Sunday Aug 08, 2021
The Viewing Booth / Film School Radio interview with Director Ra’anan Alexandrowicz
Prior to World War I a friend writes to Virginia Woolf asking about how to prevent the coming war. She replies… by asking him about the definition of we. When we look at a series of photographs, do we see the same thing? THE VIEWING BOOTH recounts a unique encounter between a filmmaker and a viewer — exploring the way meaning is attributed to non-fiction images in today’s day and age. In a lab-like location, Maia Levy, a young Jewish American woman, watches videos portraying life in the occupied West Bank, while verbalizing her thoughts and feelings in real time. Maia is an enthusiastic supporter of Israel, and the images in the videos, depicting Palestinian life under Israeli military rule, contradict some of her deep-seated beliefs. Empathy, anger, embarrassment, innate biases, and healthy curiosity — all play out before our eyes as we watch her watch the images created by the Occupation. As Maia navigates and negotiates the images, which threaten her worldview, she also reflects on the way she sees them.

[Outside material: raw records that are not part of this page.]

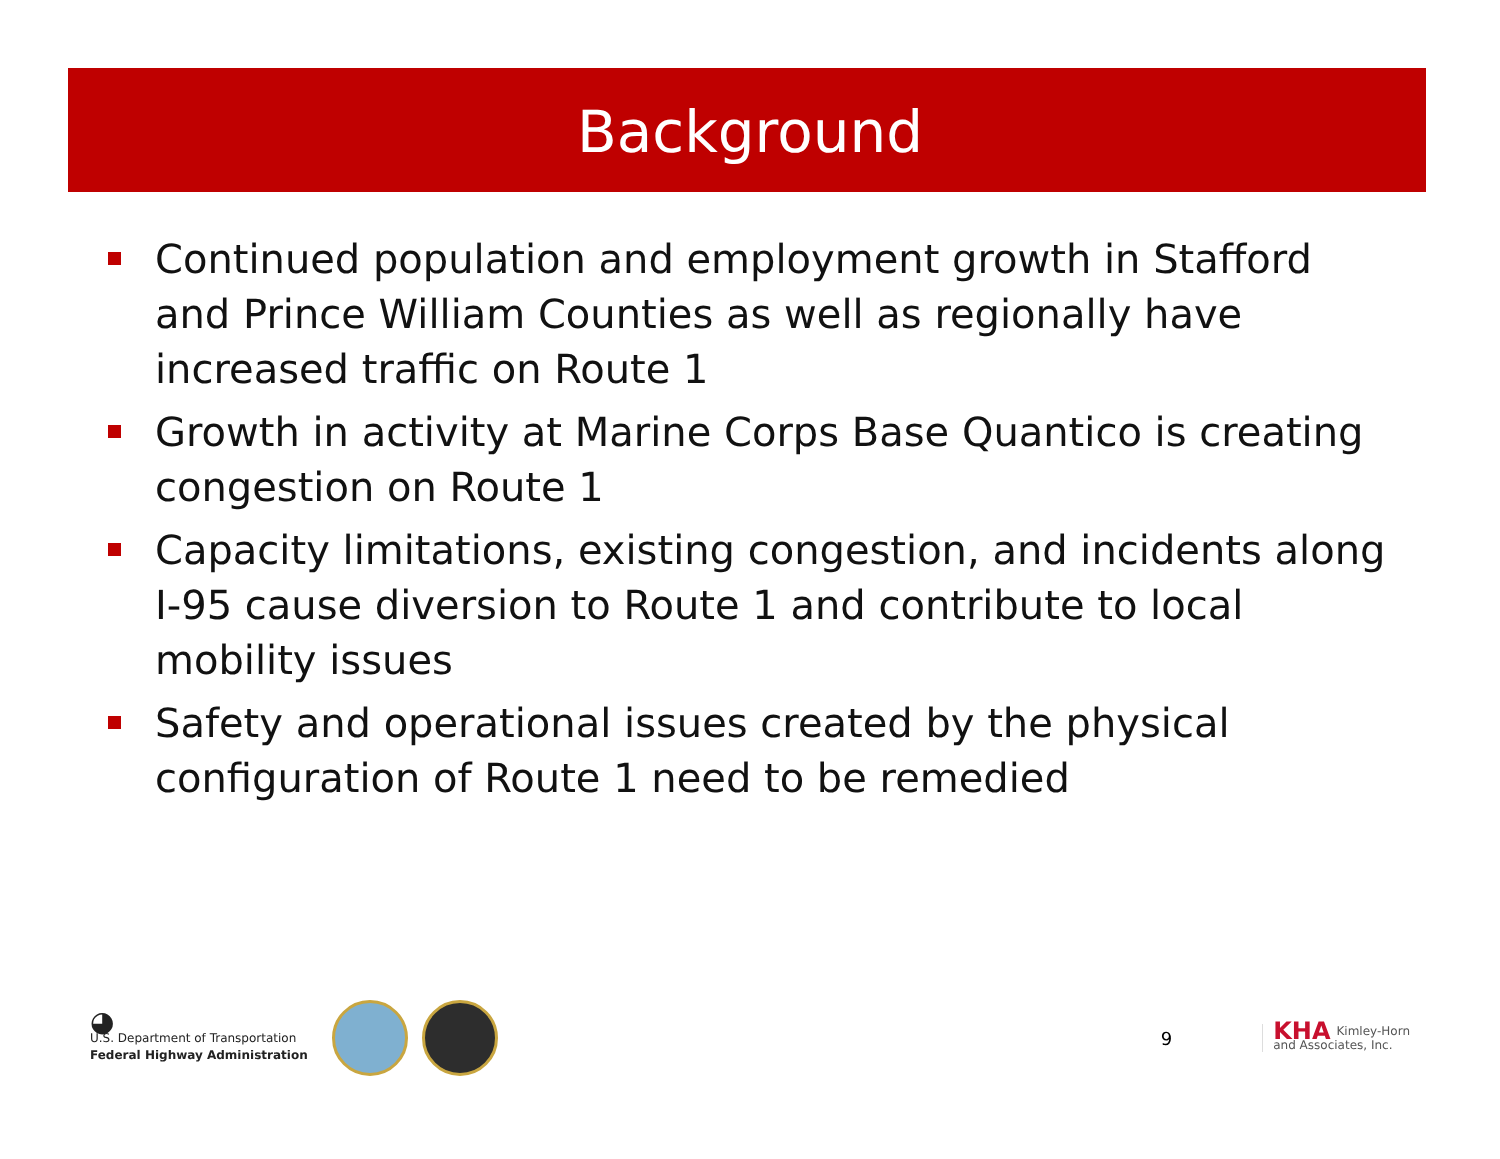Background
Continued population and employment growth in Stafford and Prince William Counties as well as regionally have increased traffic on Route 1
Growth in activity at Marine Corps Base Quantico is creating congestion on Route 1
Capacity limitations, existing congestion, and incidents along I-95 cause diversion to Route 1 and contribute to local mobility issues
Safety and operational issues created by the physical configuration of Route 1 need to be remedied
◕
U.S. Department of Transportation
Federal Highway Administration
9
KHA Kimley-Horn
and Associates, Inc.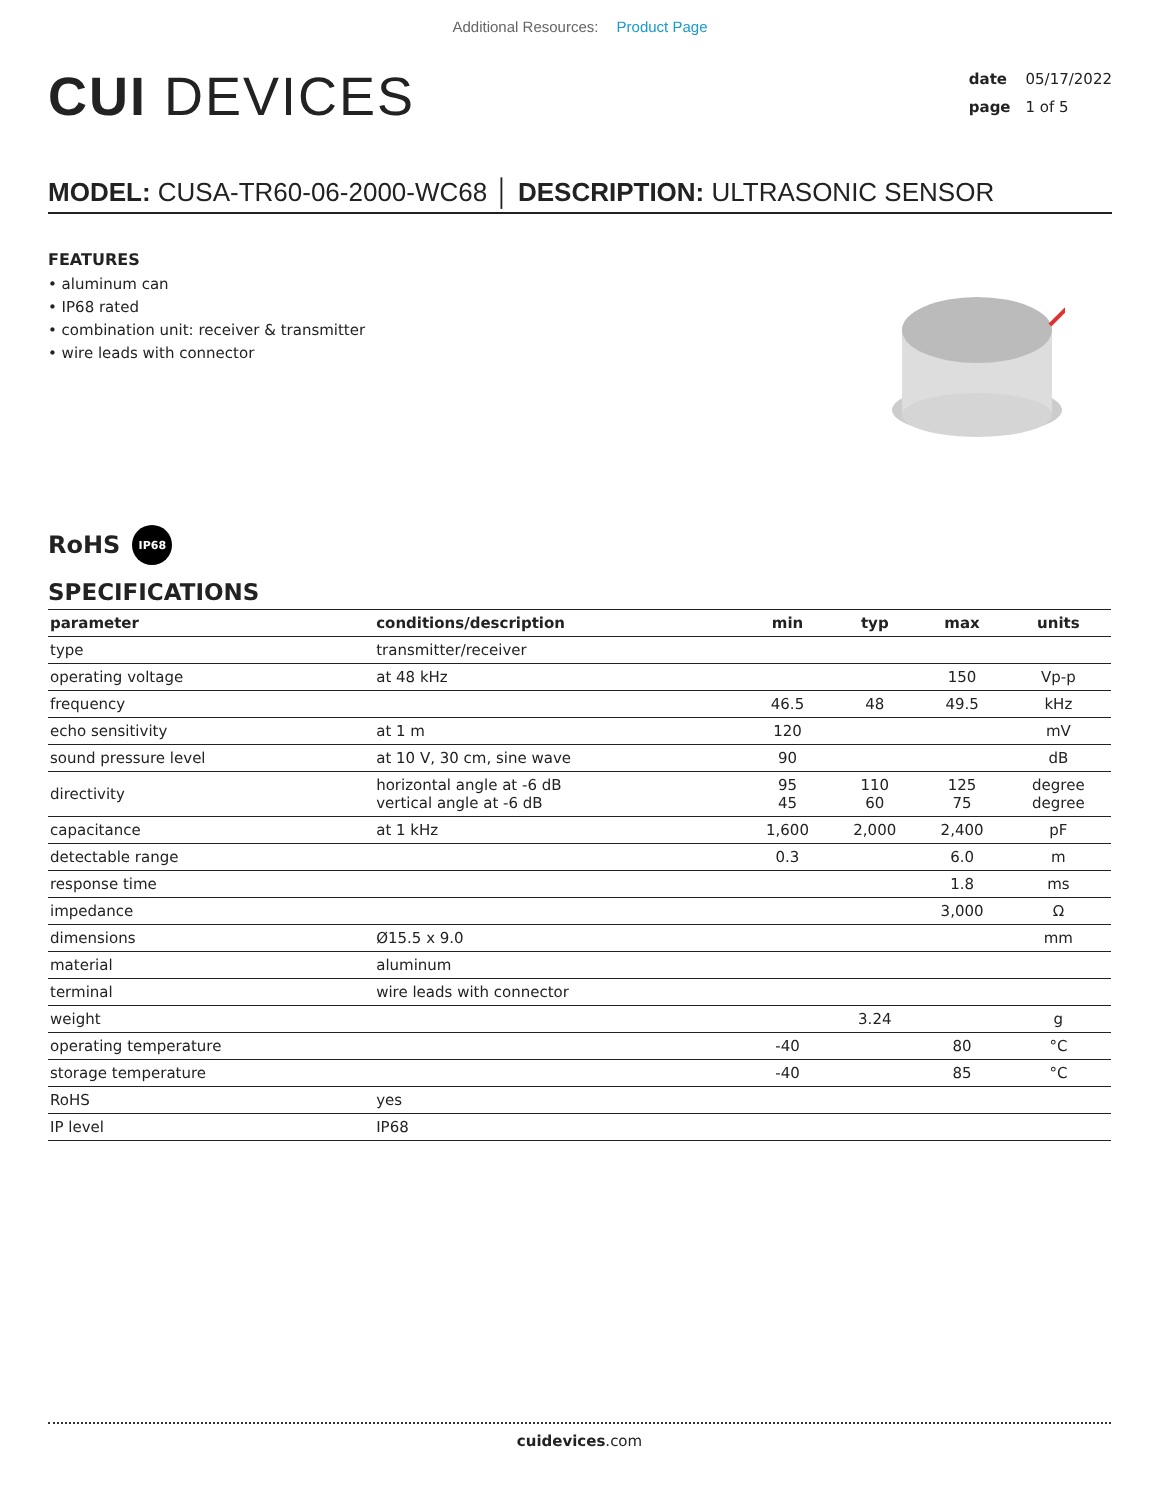Additional Resources: Product Page
CUI DEVICES
date 05/17/2022
page 1 of 5
MODEL: CUSA-TR60-06-2000-WC68 │ DESCRIPTION: ULTRASONIC SENSOR
FEATURES
• aluminum can
• IP68 rated
• combination unit: receiver & transmitter
• wire leads with connector
RoHS IP68
SPECIFICATIONS
| parameter | conditions/description | min | typ | max | units |
| --- | --- | --- | --- | --- | --- |
| type | transmitter/receiver | | | | |
| operating voltage | at 48 kHz | | | 150 | Vp-p |
| frequency | | 46.5 | 48 | 49.5 | kHz |
| echo sensitivity | at 1 m | 120 | | | mV |
| sound pressure level | at 10 V, 30 cm, sine wave | 90 | | | dB |
| directivity | horizontal angle at -6 dB vertical angle at -6 dB | 95 45 | 110 60 | 125 75 | degree degree |
| capacitance | at 1 kHz | 1,600 | 2,000 | 2,400 | pF |
| detectable range | | 0.3 | | 6.0 | m |
| response time | | | | 1.8 | ms |
| impedance | | | | 3,000 | Ω |
| dimensions | Ø15.5 x 9.0 | | | | mm |
| material | aluminum | | | | |
| terminal | wire leads with connector | | | | |
| weight | | | 3.24 | | g |
| operating temperature | | -40 | | 80 | °C |
| storage temperature | | -40 | | 85 | °C |
| RoHS | yes | | | | |
| IP level | IP68 | | | | |
cuidevices.com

Her candid and immediate reactions form a one-of-a-kind cinematic testimony to the psychology of the viewer in the digital era. THE VIEWING BOOTH is director Ra'anan Alexandrowicz (The Law In These Parts) joins us for a in-depth conversation regarding his inspiration and his motivation for creating a rigorous social / cultural / political evaluation of the way in which people take in, process and contextualize image-based information and how they see the world around them. For news and updates go to: theviewingboothfilm.com/en/the-film It will open at New York’s Museum of the Moving Image (MoMI) on Friday, August 6. The theatrical run will be preceded by a July 30 screening at MoMI’s First Look FF and followed by streaming access on the BBC REEL platform on August 18.